Overall operative charges were significantly less for the PEG group compared to the LapGT group, with an average savings of $4,500 per patient (p < 0.001). This reported monetary benefit is significantly underestimated, as the private-practice anesthesia billing was not included in the savings calculation. Both procedure time and total time spent in the OR were significantly less in the PEG group, a point seen in some previous studies [4, 5, 6, 7, 8, 9, 11]. Since OR and anesthesia services are billed in half-hour increments, mean OR times become important, in terms of cost-effectiveness, when they cross 30 min thresholds. By keeping average OR time for PEGs under an hour, considerable cost savings are realized when compared to LapGTs that have an average OR time of 85 min. Shorter OR times add value to the patient by saving in anesthesia and operative charges and by minimizing intubation and anesthesia time in this fragile cohort. They additionally benefit the hospital and anesthesia practice by improving OR efficiency.
If safety criteria were not met during upper endoscopy for a planned PEG, then a LapGT was performed. We do not see this as a failure of PEG, but rather proof that the safety criteria helped prevent misplaced gastrostomy tubes during the study period. In our report, two planned PEGs were changed to the LapGT, technique, representing a conversion rate of 3.5%. Although low, the possibility of PEG failure makes us recommend the presence of laparoscopy equipment readily available, but unopened, in the OR suite to minimize OR time if change to the LapGT technique is required.
Although the quantity of time spent on the endoscopic and laparoscopic portions of the two converted cases was not recorded, we can gather a sense of how time was used from the operative notes. For the patient in whom the area of transillumination was above the costal margin, procedure time and OR time were 41 min and 80 min, similar to the average LapGT times. In the patient with a distended colon who required an additional trocar and maneuvers to identify the stomach, procedure and OR times were longer (147 min and 186 min, respectively). We hypothesize that outlier operative times for this child were secondary to the difficult anatomy and would have occurred with or without the addition of the endoscopy at the start of the case.

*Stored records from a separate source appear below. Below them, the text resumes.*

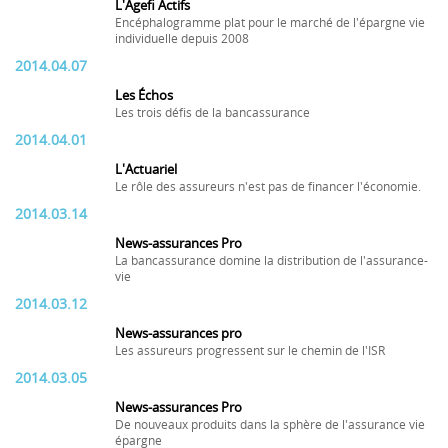
L'Agefi Actifs
Encéphalogramme plat pour le marché de l'épargne vie
individuelle depuis 2008
2014.04.07
Les Échos
Les trois défis de la bancassurance
2014.04.01
L'Actuariel
Le rôle des assureurs n'est pas de financer l'économie.
2014.03.14
News-assurances Pro
La bancassurance domine la distribution de l'assurance-
vie
2014.03.12
News-assurances pro
Les assureurs progressent sur le chemin de l'ISR
2014.03.05
News-assurances Pro
De nouveaux produits dans la sphère de l'assurance vie
épargne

This study is limited by the potential effects of confounding and bias inherent to retrospective study designs. The smaller sample size characteristic of a single center study may miss small differences between two groups. Additionally, the decision to proceed with PEG or LapGT was based on surgeon preference. This preference is no doubt influenced by the surgeon’s skill and experience with their technique of choice. Complications were assessed and reported in the 30-day postoperative period, and therefore lack long term follow up data. We also recognize that surgeon comfort with upper endoscopy is not uniform across institutions. It should be noted that pediatric surgeons at our institution perform their own upper endoscopies, and as such did not require intraoperative assistance from gastroenterology colleagues. Therefore, we did not analyze how the addition of a gastroenterologist to the PEG procedure would change operative cost or outcomes.